Menelisik
Reklasifikasi Listrik
Haryo Kuncoro ; Dosen Fakultas Ekonomi Universitas Negeri
Jakarta;
Direktur Riset the
Socio-Economic & Educational
Business Institute (SEEBI)
Jakarta
|
KORAN
SINDO, 23 November 2017
PERUSAHAAN Listrik Negara (PLN)
kini tengah bimbang. Di satu sisi, pertumbuhan penjualan listrik tidak sesuai
dengan target sementara tarif listrik hingga akhir tahun ini tidak mengalami
perubahan. Konsekuensinya, PLN kehilangan potensi kenaikan pendapatan sekitar
Rp4 triliun sampai Rp5 triliun.
Di sisi lain, PLN sedang
menghadapi tekanan finansial. Beban pokok dan bunga pinjaman PLN
diproyeksikan terus meningkat. Kondisi ini pula yang menjadi salah satu
sorotan menteri keuangan kepada menteri BUMN dan menteri ESDM terkait potensi
risiko gagal bayar PLN terhadap semua kewajibannya.
Agaknya kebimbangan di atas
menjadi konsekuensi logis dari status PLN sebagai badan usaha milik negara.
Fungsi ekonomi mengharuskan PLN untuk mengejar keuntungan maksimum. Pada saat
yang bersamaan, PLN yang merupakan perpanjangan tangan pemerintah, juga harus
menjalankan fungsi pelayanan sosial.
Fungsi sosial mengarahkan PLN
untuk menjual listrik sesuai dengan ketentuan pemerintah. Kemungkinannya,
harga jual listrik bisa jadi lebih rendah dari kalkulasi finansial sehingga
PLN rugi. Jika demikian kasusnya, operasionalisasi penyediaan listrik harus
memperoleh suntikan pendanaan dari APBN.
Pendanaan dari APBN memang
sudah dialokasikan khususnya untuk rumah tangga penerima subsidi.
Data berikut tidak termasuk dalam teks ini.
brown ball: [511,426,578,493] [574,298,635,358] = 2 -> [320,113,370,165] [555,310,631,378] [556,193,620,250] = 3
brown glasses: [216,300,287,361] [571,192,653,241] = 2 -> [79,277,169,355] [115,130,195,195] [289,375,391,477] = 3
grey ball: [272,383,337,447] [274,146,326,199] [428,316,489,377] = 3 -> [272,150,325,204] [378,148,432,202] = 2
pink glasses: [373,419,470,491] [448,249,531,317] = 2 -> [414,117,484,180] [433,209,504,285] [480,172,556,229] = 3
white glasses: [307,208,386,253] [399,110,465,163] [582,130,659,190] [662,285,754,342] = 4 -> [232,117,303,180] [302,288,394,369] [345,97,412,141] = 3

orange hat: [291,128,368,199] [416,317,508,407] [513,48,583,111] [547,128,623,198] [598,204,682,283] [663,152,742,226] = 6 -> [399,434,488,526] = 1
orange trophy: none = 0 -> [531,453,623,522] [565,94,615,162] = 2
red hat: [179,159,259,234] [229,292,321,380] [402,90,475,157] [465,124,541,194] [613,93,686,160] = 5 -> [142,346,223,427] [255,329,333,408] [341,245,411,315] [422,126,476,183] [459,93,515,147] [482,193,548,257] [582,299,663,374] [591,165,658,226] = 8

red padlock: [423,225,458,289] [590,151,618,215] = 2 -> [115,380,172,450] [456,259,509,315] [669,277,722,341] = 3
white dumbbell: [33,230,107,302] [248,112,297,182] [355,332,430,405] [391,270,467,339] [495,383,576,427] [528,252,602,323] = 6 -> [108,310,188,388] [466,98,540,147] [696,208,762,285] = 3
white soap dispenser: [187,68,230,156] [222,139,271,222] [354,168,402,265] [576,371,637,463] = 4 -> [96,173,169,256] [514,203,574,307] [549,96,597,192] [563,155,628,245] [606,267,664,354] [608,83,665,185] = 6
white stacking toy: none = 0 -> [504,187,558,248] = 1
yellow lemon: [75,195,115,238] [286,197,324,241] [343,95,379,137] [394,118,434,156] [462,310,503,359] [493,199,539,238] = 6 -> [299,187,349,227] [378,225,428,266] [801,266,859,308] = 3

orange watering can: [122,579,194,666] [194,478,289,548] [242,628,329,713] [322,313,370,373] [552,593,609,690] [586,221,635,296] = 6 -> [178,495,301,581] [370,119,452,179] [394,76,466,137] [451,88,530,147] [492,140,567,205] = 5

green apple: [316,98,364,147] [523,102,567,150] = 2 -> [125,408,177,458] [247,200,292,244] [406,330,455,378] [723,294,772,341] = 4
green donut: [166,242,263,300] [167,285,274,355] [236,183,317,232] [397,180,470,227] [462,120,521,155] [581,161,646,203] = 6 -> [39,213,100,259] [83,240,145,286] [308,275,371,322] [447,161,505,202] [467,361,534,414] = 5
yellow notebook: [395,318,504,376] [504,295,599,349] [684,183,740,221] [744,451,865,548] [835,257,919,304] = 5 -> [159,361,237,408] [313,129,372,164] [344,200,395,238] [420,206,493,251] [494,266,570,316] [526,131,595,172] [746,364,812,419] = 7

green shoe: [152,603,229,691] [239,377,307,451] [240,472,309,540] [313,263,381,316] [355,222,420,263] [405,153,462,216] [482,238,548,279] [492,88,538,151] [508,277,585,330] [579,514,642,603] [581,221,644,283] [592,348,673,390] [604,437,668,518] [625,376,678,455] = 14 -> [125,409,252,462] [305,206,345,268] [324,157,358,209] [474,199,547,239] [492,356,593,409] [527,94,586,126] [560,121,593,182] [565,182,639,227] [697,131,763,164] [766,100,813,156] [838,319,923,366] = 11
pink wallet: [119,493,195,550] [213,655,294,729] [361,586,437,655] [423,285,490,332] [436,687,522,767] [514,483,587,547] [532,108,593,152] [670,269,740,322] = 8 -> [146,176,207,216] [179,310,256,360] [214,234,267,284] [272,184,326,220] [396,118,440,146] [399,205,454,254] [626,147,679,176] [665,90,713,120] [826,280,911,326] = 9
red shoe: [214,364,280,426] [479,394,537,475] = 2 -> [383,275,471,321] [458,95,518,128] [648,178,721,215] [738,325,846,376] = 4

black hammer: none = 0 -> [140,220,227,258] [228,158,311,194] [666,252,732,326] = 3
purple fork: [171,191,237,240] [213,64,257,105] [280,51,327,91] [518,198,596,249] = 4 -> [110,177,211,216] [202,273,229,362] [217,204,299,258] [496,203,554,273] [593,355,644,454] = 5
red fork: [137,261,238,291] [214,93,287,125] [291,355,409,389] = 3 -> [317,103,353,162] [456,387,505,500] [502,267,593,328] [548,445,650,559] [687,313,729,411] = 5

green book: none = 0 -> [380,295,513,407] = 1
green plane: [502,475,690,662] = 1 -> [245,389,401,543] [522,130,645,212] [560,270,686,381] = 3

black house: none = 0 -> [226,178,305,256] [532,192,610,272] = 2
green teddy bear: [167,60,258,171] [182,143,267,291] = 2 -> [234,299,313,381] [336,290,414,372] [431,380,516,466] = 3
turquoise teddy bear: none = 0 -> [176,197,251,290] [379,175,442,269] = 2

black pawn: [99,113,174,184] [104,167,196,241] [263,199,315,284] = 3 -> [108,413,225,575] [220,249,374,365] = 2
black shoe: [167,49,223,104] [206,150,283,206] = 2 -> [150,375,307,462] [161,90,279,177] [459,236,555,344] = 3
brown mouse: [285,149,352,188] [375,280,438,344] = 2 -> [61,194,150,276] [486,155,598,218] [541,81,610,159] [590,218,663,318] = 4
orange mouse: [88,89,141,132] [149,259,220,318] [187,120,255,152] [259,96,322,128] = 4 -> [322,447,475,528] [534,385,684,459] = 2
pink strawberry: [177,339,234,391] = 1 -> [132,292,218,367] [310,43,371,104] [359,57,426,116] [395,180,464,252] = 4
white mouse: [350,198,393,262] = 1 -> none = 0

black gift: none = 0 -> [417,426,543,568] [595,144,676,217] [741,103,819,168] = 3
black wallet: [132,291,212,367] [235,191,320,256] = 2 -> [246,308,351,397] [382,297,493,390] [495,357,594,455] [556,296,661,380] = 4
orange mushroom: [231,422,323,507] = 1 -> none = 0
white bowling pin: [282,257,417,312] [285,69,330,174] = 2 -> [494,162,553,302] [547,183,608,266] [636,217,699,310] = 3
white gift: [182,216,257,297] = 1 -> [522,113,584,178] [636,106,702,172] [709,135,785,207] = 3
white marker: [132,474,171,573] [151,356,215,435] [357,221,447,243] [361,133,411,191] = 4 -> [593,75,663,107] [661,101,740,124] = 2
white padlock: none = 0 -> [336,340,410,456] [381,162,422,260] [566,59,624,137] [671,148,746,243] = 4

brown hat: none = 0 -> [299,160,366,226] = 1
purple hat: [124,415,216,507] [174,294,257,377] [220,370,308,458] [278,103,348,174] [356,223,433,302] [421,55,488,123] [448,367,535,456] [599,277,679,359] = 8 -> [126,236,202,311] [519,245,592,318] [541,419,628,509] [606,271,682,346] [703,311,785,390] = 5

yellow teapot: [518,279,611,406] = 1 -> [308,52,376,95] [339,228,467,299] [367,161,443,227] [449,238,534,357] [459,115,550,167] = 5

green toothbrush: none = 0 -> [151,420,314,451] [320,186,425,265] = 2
Posisi
subsidi listrik tahun ini mencapai Rp90 triliun dan tahun depan naik menjadi
Rp93 triliun sampai Rp95 triliun. Dengan sokongan APBN untuk fungsi sosial,
PLN sudah semestinya bisa lebih fokus pada fungsi ekonomi.
Dalam perspektif teoretis, fungsi
ekonomi bisa dikejar lantaran PLN adalah tipikal monopoli. Produksi listrik
dapat dilakukan swasta, tetapi penjualannya tetap harus melalui PLN yang
menguasai jaringan transmisi dan distribusi ke semua pelanggan. Perusahaan
monopoli pada umumnya memperoleh laba super normal.
Posisi laba maksimum diraih
apabila harga jual ditentukan saat penerimaan marginal sama besar dengan
biaya marginal. Kerangka konseptual ini tampaknya gagal menjelaskan kinerja
PLN. Pertama , harga yang ditetapkan pemerintah untuk golongan nonsubsidi pun
masih lebih rendah daripada biaya marginalnya (harga keekonomiannya).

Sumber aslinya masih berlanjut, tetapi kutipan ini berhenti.